**Task objective:**
Copy the lines below as they are; omit the images they contain.

**Records to use:**
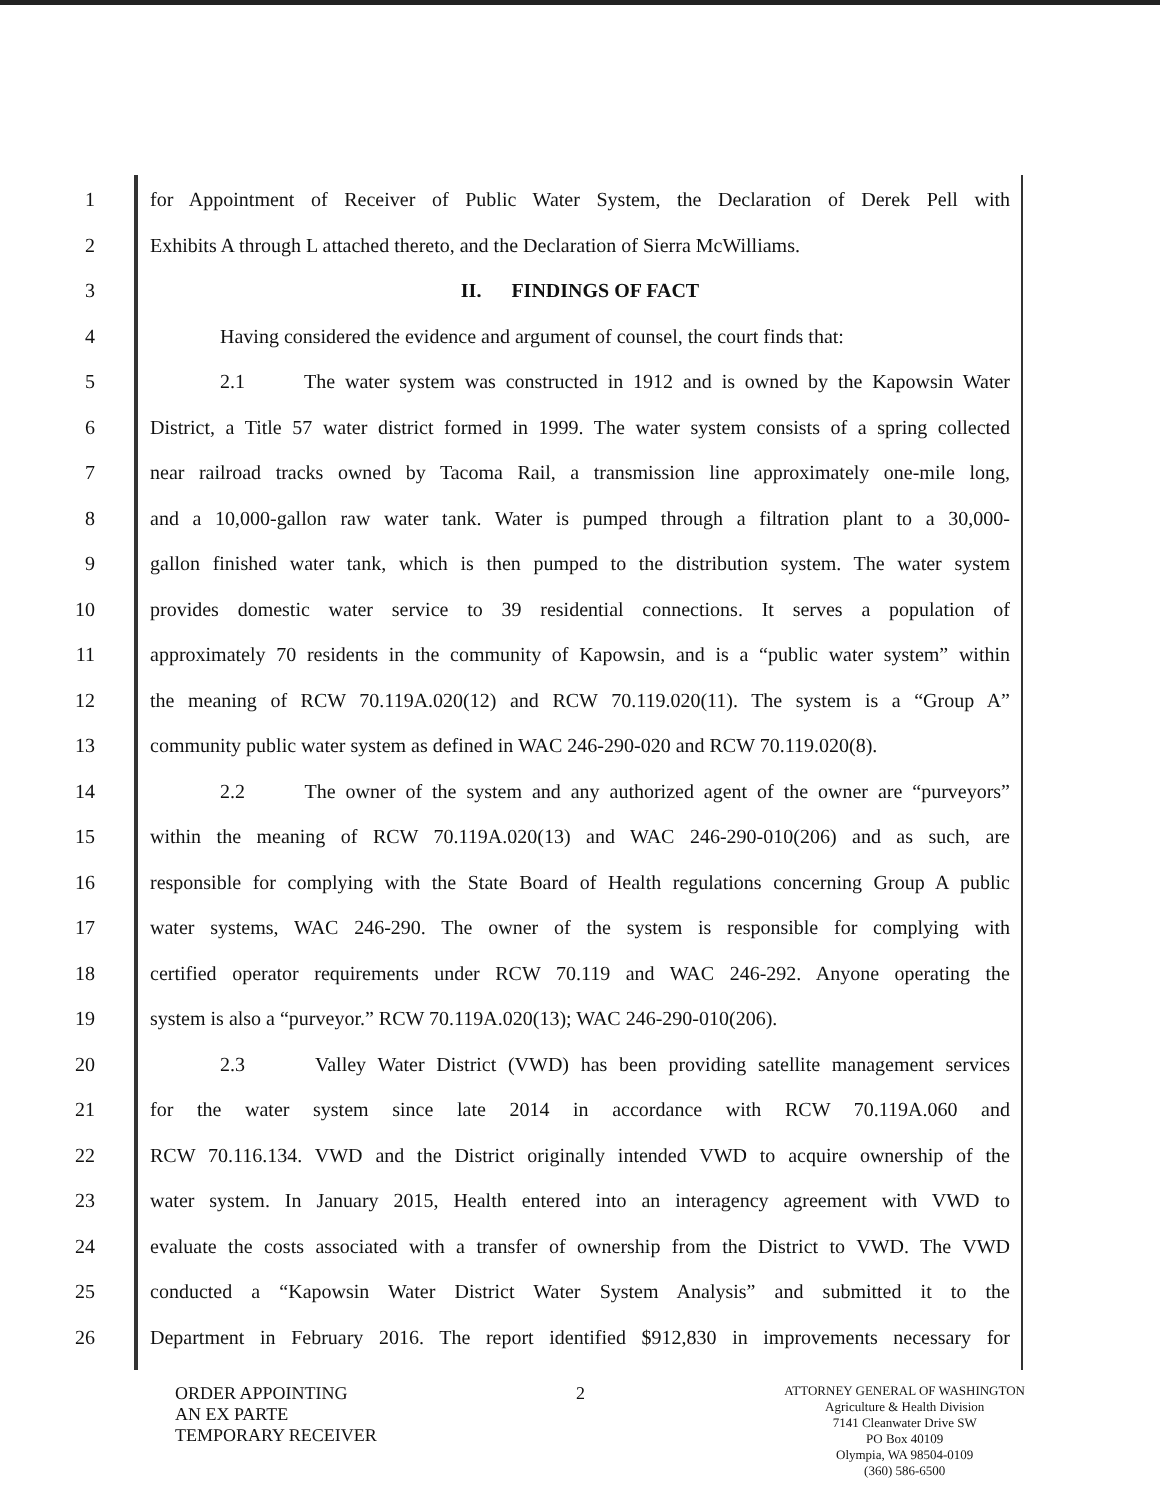1 for Appointment of Receiver of Public Water System, the Declaration of Derek Pell with
2 Exhibits A through L attached thereto, and the Declaration of Sierra McWilliams.
3 II. FINDINGS OF FACT
4 Having considered the evidence and argument of counsel, the court finds that:
5 2.1 The water system was constructed in 1912 and is owned by the Kapowsin Water
6 District, a Title 57 water district formed in 1999. The water system consists of a spring collected
7 near railroad tracks owned by Tacoma Rail, a transmission line approximately one-mile long,
8 and a 10,000-gallon raw water tank. Water is pumped through a filtration plant to a 30,000-
9 gallon finished water tank, which is then pumped to the distribution system. The water system
10 provides domestic water service to 39 residential connections. It serves a population of
11 approximately 70 residents in the community of Kapowsin, and is a “public water system” within
12 the meaning of RCW 70.119A.020(12) and RCW 70.119.020(11). The system is a “Group A”
13 community public water system as defined in WAC 246-290-020 and RCW 70.119.020(8).
14 2.2 The owner of the system and any authorized agent of the owner are “purveyors”
15 within the meaning of RCW 70.119A.020(13) and WAC 246-290-010(206) and as such, are
16 responsible for complying with the State Board of Health regulations concerning Group A public
17 water systems, WAC 246-290. The owner of the system is responsible for complying with
18 certified operator requirements under RCW 70.119 and WAC 246-292. Anyone operating the
19 system is also a “purveyor.” RCW 70.119A.020(13); WAC 246-290-010(206).
20 2.3 Valley Water District (VWD) has been providing satellite management services
21 for the water system since late 2014 in accordance with RCW 70.119A.060 and
22 RCW 70.116.134. VWD and the District originally intended VWD to acquire ownership of the
23 water system. In January 2015, Health entered into an interagency agreement with VWD to
24 evaluate the costs associated with a transfer of ownership from the District to VWD. The VWD
25 conducted a “Kapowsin Water District Water System Analysis” and submitted it to the
26 Department in February 2016. The report identified $912,830 in improvements necessary for
ORDER APPOINTING
AN EX PARTE
TEMPORARY RECEIVER
2
ATTORNEY GENERAL OF WASHINGTON
Agriculture & Health Division
7141 Cleanwater Drive SW
PO Box 40109
Olympia, WA 98504-0109
(360) 586-6500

**Result of the task:**
1 for Appointment of Receiver of Public Water System, the Declaration of Derek Pell with
2 Exhibits A through L attached thereto, and the Declaration of Sierra McWilliams.
3 II. FINDINGS OF FACT
4 Having considered the evidence and argument of counsel, the court finds that:
5 2.1 The water system was constructed in 1912 and is owned by the Kapowsin Water
6 District, a Title 57 water district formed in 1999. The water system consists of a spring collected
7 near railroad tracks owned by Tacoma Rail, a transmission line approximately one-mile long,
8 and a 10,000-gallon raw water tank. Water is pumped through a filtration plant to a 30,000-
9 gallon finished water tank, which is then pumped to the distribution system. The water system
10 provides domestic water service to 39 residential connections. It serves a population of
11 approximately 70 residents in the community of Kapowsin, and is a “public water system” within
12 the meaning of RCW 70.119A.020(12) and RCW 70.119.020(11). The system is a “Group A”
13 community public water system as defined in WAC 246-290-020 and RCW 70.119.020(8).
14 2.2 The owner of the system and any authorized agent of the owner are “purveyors”
15 within the meaning of RCW 70.119A.020(13) and WAC 246-290-010(206) and as such, are
16 responsible for complying with the State Board of Health regulations concerning Group A public
17 water systems, WAC 246-290. The owner of the system is responsible for complying with
18 certified operator requirements under RCW 70.119 and WAC 246-292. Anyone operating the
19 system is also a “purveyor.” RCW 70.119A.020(13); WAC 246-290-010(206).
20 2.3 Valley Water District (VWD) has been providing satellite management services
21 for the water system since late 2014 in accordance with RCW 70.119A.060 and
22 RCW 70.116.134. VWD and the District originally intended VWD to acquire ownership of the
23 water system. In January 2015, Health entered into an interagency agreement with VWD to
24 evaluate the costs associated with a transfer of ownership from the District to VWD. The VWD
25 conducted a “Kapowsin Water District Water System Analysis” and submitted it to the
26 Department in February 2016. The report identified $912,830 in improvements necessary for
ORDER APPOINTING
AN EX PARTE
TEMPORARY RECEIVER
2
ATTORNEY GENERAL OF WASHINGTON
Agriculture & Health Division
7141 Cleanwater Drive SW
PO Box 40109
Olympia, WA 98504-0109
(360) 586-6500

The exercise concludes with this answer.